Community

Seminar

Motion and spatial regularization designs in motion-compensated image reconstruction

Date
  ( ~ )
Location
Speaker

 

Medical imaging has been an effective tool for diagnosing diseases including cancer and coronary artery disease, but there are still challenges such as reducing motion artifacts, minimizing toxic radiation dose, and reducing scanning time. These challenges reduce the SNR of the measurements. Model-based image reconstruction and motion estimation can efficiently improve image quality from low SNR measurements. In this model-based approach, constructing regularizers is one of the most critical factors impacting image quality. This talk presents two different regularization designs for motion-compensated image reconstruction (MCIR) methods, which incorporate motion information in image reconstruction to reduce motion artifacts.

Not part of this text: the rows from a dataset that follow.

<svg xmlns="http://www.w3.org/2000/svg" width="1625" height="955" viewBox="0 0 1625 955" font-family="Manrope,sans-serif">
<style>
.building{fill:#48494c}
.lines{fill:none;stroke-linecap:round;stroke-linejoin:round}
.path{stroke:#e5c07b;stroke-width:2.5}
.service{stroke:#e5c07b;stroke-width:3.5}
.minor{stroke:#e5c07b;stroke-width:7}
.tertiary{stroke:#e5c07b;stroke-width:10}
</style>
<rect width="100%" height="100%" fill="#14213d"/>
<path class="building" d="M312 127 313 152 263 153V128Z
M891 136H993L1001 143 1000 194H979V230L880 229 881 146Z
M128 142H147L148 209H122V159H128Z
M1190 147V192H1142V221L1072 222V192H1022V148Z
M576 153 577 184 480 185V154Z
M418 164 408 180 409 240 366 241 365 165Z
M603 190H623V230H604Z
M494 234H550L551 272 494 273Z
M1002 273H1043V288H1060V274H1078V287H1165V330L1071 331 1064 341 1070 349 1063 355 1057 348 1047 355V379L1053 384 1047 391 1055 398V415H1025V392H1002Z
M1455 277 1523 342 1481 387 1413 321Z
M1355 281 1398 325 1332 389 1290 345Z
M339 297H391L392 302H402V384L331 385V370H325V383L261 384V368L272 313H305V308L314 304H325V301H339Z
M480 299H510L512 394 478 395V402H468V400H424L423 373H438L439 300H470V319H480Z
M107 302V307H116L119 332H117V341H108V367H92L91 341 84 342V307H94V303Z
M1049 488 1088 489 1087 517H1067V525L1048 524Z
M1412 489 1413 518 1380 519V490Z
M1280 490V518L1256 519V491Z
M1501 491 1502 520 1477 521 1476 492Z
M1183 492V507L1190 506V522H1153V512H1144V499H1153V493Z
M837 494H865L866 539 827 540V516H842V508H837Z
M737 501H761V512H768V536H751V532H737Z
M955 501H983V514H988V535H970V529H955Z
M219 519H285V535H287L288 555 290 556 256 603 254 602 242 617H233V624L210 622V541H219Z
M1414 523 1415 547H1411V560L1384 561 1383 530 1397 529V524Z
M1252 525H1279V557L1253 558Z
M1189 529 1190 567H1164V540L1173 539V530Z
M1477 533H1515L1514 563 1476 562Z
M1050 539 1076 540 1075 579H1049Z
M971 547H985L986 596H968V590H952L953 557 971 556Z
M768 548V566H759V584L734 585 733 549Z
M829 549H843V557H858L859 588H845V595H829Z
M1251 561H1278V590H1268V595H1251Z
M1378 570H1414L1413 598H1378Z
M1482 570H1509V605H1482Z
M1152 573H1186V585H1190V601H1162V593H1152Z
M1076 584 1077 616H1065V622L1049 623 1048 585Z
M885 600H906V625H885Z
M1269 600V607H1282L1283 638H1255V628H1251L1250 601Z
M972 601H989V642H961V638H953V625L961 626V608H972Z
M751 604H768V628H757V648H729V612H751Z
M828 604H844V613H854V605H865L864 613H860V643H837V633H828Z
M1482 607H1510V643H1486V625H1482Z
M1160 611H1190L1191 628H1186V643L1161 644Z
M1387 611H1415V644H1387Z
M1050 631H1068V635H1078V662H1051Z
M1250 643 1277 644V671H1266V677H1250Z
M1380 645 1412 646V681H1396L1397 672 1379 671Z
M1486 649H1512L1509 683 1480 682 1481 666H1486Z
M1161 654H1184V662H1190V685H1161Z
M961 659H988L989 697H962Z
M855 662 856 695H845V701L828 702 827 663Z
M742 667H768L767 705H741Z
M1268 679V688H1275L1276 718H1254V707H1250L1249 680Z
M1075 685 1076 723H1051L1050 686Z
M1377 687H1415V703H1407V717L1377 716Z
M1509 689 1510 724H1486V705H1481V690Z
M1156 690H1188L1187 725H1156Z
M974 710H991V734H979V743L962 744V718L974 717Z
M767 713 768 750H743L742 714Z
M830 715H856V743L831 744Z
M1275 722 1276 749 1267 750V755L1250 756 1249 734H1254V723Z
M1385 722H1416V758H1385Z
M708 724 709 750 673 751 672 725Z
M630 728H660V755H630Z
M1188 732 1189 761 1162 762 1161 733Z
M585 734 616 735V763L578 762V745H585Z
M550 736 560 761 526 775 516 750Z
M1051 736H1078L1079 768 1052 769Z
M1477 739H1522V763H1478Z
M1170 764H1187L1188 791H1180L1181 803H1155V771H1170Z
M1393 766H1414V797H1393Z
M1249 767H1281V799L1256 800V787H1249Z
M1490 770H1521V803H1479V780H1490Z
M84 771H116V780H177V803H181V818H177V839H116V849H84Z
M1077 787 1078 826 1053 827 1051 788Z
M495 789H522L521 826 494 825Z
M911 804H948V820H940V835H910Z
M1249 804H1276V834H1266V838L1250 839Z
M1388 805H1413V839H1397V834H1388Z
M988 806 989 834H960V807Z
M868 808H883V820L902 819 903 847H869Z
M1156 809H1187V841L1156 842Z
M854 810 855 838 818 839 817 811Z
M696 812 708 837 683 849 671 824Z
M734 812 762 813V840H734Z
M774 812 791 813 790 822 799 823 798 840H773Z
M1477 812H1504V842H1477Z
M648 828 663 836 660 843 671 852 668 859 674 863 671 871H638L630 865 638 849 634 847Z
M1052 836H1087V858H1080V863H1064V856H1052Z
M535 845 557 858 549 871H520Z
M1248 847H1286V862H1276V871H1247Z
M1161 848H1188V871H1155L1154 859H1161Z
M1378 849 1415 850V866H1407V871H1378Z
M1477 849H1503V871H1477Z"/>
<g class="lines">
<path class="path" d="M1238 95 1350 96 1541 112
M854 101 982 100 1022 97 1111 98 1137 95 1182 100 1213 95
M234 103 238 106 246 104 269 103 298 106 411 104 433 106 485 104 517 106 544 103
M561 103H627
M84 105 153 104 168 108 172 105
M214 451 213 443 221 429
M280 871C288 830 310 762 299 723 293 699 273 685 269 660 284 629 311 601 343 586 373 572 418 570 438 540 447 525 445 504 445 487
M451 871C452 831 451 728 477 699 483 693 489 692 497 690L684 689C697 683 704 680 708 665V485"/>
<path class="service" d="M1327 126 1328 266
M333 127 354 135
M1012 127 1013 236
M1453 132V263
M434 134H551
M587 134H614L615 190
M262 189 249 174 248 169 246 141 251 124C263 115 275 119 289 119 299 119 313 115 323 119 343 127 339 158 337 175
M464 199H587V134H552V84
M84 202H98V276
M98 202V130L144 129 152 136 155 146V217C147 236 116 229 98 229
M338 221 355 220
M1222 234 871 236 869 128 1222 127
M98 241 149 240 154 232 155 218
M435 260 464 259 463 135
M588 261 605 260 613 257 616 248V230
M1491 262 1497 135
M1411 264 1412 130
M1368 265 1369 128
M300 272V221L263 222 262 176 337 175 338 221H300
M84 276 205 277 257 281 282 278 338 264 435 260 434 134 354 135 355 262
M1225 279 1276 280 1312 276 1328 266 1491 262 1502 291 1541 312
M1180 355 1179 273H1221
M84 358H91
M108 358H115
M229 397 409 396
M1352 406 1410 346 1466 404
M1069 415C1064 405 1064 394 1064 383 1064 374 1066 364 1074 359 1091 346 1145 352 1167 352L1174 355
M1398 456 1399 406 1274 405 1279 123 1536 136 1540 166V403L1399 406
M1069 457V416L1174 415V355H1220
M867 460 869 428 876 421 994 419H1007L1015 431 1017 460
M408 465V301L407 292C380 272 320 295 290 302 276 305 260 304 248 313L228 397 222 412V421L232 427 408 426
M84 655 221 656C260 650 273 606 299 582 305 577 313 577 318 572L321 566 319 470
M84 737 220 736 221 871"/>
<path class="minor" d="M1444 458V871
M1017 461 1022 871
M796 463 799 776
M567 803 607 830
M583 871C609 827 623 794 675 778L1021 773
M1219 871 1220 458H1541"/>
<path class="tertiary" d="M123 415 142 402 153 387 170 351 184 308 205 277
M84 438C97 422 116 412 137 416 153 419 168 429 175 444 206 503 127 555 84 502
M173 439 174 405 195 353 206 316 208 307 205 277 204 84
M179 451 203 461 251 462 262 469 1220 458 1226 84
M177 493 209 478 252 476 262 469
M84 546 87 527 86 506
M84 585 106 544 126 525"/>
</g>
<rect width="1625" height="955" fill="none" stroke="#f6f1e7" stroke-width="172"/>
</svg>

 First of all, we investigated methods for motion regularization. Recently, there has been much research on regularizing nonrigid deformations with diffeomorphic motion priors. Conventional methods that enforce deformations to be locally invertible require high computational complexity and large memory. We developed a sufficient condition that guarantees the local invertibility of B-spline deformation and proposed a simple regularizer based on that sufficient condition. This motion regularizer was applied to the motion correction using prototype simultaneous PET-MR. We estimated deformable motion from simultaneously acquired tagged MR volumes and incorporated it into the system matrix of unregularized OSEM algorithm for list-mode PET. We demonstrated the improvement of image quality and detection task performance with deformable phantom, rabbit, and small non-human primate studies.

 Secondly, we studied the spatial resolution properties of MCIR methods and shows that nonrigid local motion can lead to non-uniform and anisotropic spatial resolution for conventional quadratic regularizers. We proposed novel spatial regularization design methods using an “analytical approach” for three different MCIR methods that account for known nonrigid motion. We develop MCIR regularizers that provide approximately uniform and isotropic spatial resolution and that match a user-specified target spatial resolution. 2D PET simulations demonstrate the performance and benefits of the proposed spatial regularization methods.